Am 17. Mai 2007 wurden auf der englischen Seite Musikvideos eingeführt und mittlerweile (2008) sind sie auch in der deutschen Version verfügbar. Nun können Musik-Labels und Bands Musikvideos in das System hochladen. Die Beschränkung auf Labels und Gruppen besteht, damit Last.fm nicht wie YouTube mit Urheberrechts-Klagen überzogen wird. Die Videos sind mit einer Bitrate von 128 kbit/s kodiert (derzeitiger YouTube-Standard: 64 kbit/s). Es besteht nun auch ein Reiter für Musikvideos auf den Band- und Track-Seiten. Ziel ist es, analog zum Last.fm-Radio Last.fm-Videokanäle anzubieten. Dem Benutzer werden also personalisierte Musikvideo-Streams gezeigt.

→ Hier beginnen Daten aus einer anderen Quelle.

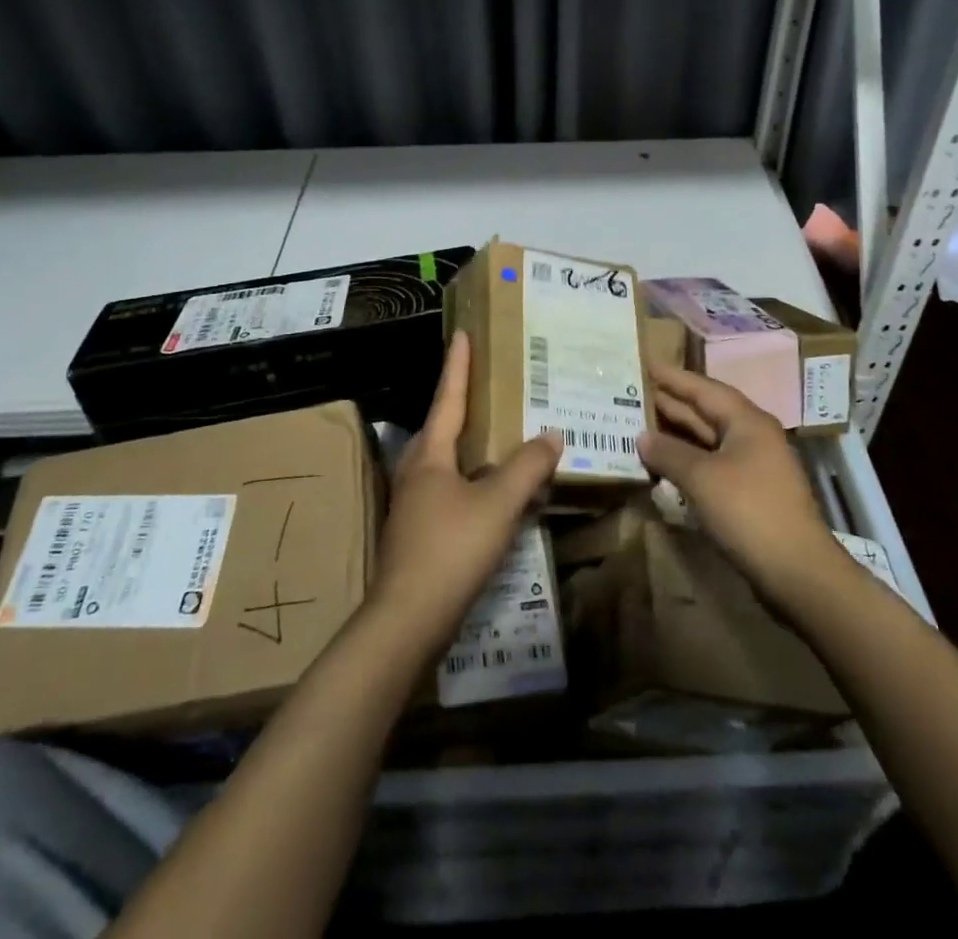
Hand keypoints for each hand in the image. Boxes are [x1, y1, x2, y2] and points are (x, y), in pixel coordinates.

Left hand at [371, 331, 561, 651]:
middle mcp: (416, 472)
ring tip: (497, 435)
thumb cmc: (450, 549)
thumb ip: (527, 467)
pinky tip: (493, 494)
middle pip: (441, 428)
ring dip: (469, 445)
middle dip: (462, 403)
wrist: (407, 621)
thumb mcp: (498, 504)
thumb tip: (551, 434)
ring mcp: (414, 505)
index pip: (448, 398)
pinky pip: (450, 490)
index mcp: (429, 455)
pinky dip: (472, 480)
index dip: (458, 366)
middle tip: (489, 385)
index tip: (463, 335)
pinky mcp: (419, 533)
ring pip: (445, 461)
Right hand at [638, 364, 842, 603]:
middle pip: (708, 412)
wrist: (797, 571)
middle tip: (636, 393)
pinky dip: (689, 460)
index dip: (675, 377)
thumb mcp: (701, 477)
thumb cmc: (749, 511)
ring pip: (710, 440)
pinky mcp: (752, 494)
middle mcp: (754, 436)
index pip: (705, 389)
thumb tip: (642, 437)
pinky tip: (667, 465)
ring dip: (679, 434)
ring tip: (643, 425)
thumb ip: (669, 453)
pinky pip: (714, 464)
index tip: (647, 363)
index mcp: (748, 421)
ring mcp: (755, 466)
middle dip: (673, 404)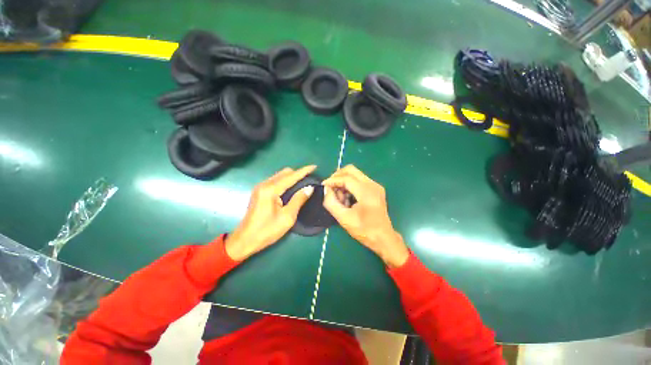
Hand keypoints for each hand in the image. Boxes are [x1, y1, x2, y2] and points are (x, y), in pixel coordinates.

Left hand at [225, 165, 315, 260]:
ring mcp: (260, 187)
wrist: (244, 240)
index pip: (291, 176)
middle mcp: (264, 185)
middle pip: (284, 173)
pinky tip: (291, 188)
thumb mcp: (287, 217)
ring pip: (279, 176)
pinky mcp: (259, 192)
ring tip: (303, 182)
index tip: (314, 166)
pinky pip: (275, 181)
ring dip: (291, 177)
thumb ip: (298, 200)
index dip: (304, 171)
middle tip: (310, 178)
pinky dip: (285, 181)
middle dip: (298, 173)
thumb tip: (310, 188)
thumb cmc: (267, 231)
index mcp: (271, 190)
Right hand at [322, 165, 408, 267]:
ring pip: (355, 174)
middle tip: (330, 187)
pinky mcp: (376, 189)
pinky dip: (350, 185)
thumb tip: (326, 189)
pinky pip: (359, 180)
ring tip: (340, 197)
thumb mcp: (344, 218)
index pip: (346, 178)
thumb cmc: (364, 230)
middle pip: (351, 170)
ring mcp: (375, 185)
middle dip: (338, 176)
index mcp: (366, 191)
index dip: (332, 180)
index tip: (323, 185)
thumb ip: (331, 202)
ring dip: (344, 181)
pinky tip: (347, 198)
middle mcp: (372, 184)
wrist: (383, 238)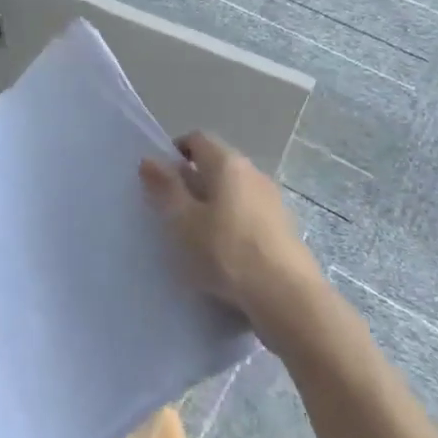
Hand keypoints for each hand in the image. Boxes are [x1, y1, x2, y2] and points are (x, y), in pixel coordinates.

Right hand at [140, 132, 323, 336]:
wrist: (287, 298)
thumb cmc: (227, 252)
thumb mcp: (183, 221)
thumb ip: (166, 188)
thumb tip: (149, 160)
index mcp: (228, 163)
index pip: (197, 139)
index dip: (175, 152)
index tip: (160, 180)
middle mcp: (254, 173)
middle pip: (216, 165)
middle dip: (192, 182)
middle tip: (173, 213)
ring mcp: (273, 201)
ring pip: (233, 192)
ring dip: (212, 206)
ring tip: (196, 238)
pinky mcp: (283, 229)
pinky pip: (248, 215)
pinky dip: (231, 225)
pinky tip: (224, 255)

Das System von Last.fm ermöglicht das „Scrobbeln“ von Titeln unbekannter Künstler dadurch, dass diese bei Bedarf neu angelegt werden. Bedingt durch das manuelle Taggen der Musiktitel entstanden so für viele Künstler, Alben und Musikstücke verschiedene Schreibweisen, welche oft nur unzulänglich von der Last.fm-Software kompensiert werden können und somit u. a. Statistiken verfälschen.

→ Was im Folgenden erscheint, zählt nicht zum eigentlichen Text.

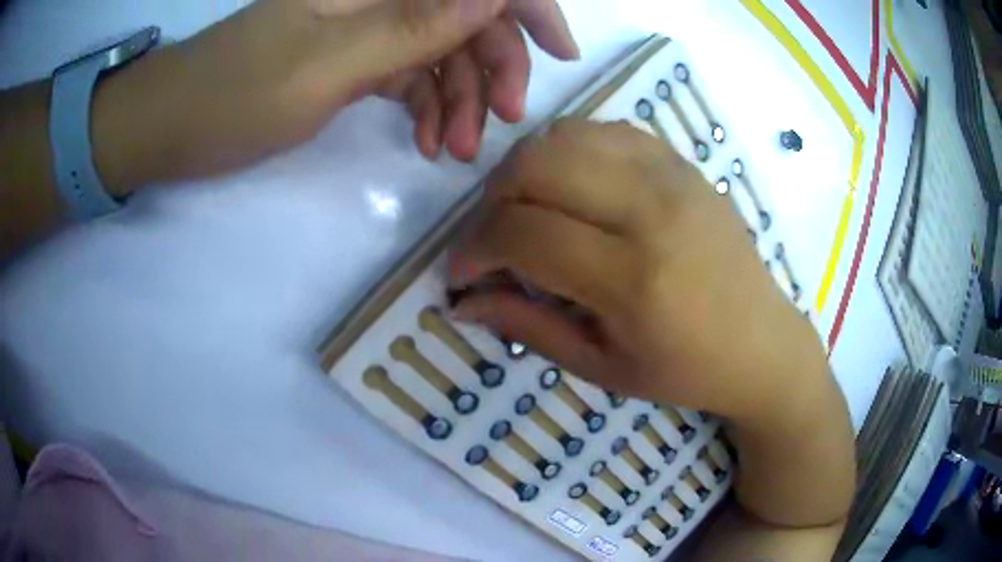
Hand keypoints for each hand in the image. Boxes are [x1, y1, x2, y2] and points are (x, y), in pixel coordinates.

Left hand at [91, 0, 578, 194]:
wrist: (170, 126)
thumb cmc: (232, 96)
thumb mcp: (324, 65)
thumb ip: (414, 25)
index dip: (526, 6)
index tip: (561, 53)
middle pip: (464, 16)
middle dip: (493, 67)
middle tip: (500, 124)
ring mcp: (364, 27)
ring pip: (441, 50)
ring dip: (460, 98)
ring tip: (454, 152)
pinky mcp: (350, 59)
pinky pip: (410, 74)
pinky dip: (427, 106)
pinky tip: (427, 142)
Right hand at [450, 119, 828, 422]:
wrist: (763, 342)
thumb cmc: (685, 371)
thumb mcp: (601, 366)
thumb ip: (526, 326)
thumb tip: (462, 300)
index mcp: (633, 278)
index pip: (522, 232)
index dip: (474, 248)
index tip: (463, 271)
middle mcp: (652, 210)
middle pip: (535, 165)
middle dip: (493, 200)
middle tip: (495, 238)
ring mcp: (672, 176)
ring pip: (565, 136)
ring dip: (528, 169)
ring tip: (530, 210)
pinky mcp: (683, 163)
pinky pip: (605, 131)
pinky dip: (571, 151)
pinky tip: (575, 189)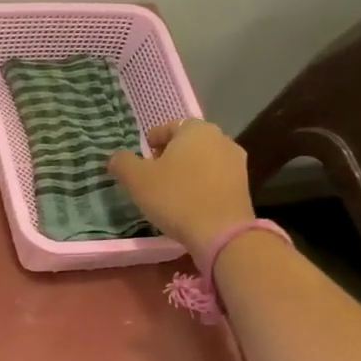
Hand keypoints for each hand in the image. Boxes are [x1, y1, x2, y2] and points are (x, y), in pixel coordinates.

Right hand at [108, 119, 256, 259]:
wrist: (221, 233)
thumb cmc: (176, 198)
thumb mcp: (137, 180)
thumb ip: (122, 163)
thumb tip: (116, 157)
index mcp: (195, 129)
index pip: (168, 127)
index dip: (151, 143)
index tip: (141, 161)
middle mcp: (220, 138)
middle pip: (188, 143)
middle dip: (170, 156)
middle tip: (153, 177)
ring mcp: (236, 162)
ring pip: (203, 161)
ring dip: (187, 171)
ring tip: (171, 192)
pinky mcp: (244, 185)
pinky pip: (215, 178)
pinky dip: (201, 185)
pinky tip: (190, 203)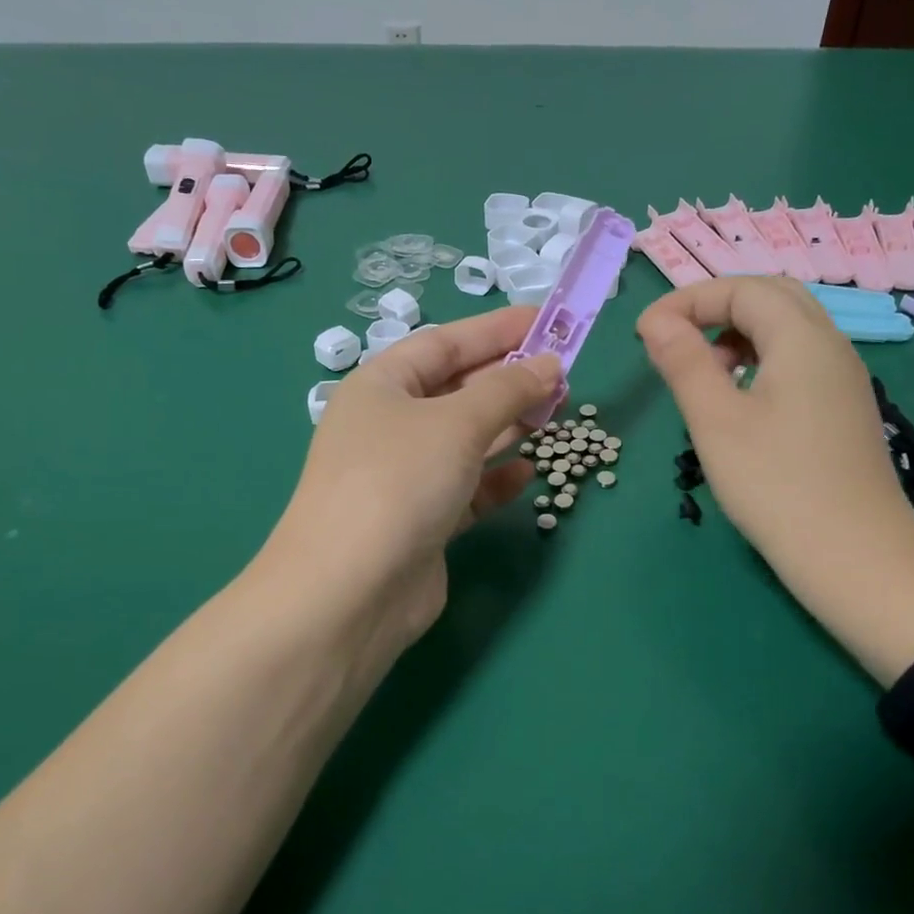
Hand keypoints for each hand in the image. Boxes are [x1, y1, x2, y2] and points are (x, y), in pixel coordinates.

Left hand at [259, 307, 561, 694]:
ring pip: (465, 439)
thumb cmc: (398, 482)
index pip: (446, 342)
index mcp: (381, 386)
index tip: (549, 321)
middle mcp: (389, 425)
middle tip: (563, 374)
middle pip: (457, 389)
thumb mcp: (457, 423)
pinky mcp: (422, 520)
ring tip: (555, 414)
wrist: (351, 591)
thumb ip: (508, 389)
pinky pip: (467, 487)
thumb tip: (550, 365)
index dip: (498, 329)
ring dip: (508, 427)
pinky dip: (496, 478)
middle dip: (509, 379)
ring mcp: (404, 475)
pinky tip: (528, 473)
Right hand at [636, 277, 913, 684]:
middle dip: (716, 307)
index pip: (741, 289)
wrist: (856, 558)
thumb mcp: (715, 420)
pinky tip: (740, 399)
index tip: (644, 334)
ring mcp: (844, 379)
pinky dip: (762, 359)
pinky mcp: (845, 409)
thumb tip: (656, 321)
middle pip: (772, 297)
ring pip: (789, 328)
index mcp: (802, 338)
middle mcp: (831, 345)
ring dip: (739, 332)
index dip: (687, 300)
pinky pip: (800, 360)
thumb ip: (683, 361)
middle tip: (674, 341)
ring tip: (703, 372)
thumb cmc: (776, 486)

Last.fm beugt dem mittlerweile mit dem sogenannten Fingerprinting vor; dabei handelt es sich um eine Technik, die unabhängig von den Metadaten eine eindeutige ID eines Titels ermittelt, um Titel korrekt zu scrobbeln. Dies ermöglicht Last.fm, korrekte Schreibweisen zuzuordnen und die Katalogdaten zu säubern (so werden z. B. „Simon and Garfunkel“ und „Simon & Garfunkel“ beide einer Schreibweise zugeordnet).
Dabei liest die Desktopanwendung den Fingerabdruck eines Titels aus und übermittelt diese. Bei neuen unbekannten Liedern muss die Software diesen erst ermitteln und überträgt diesen dann. Die Quelle des Titels wird nicht übermittelt, und eine Veränderung von beispielsweise MP3-Dateien findet auch nicht statt.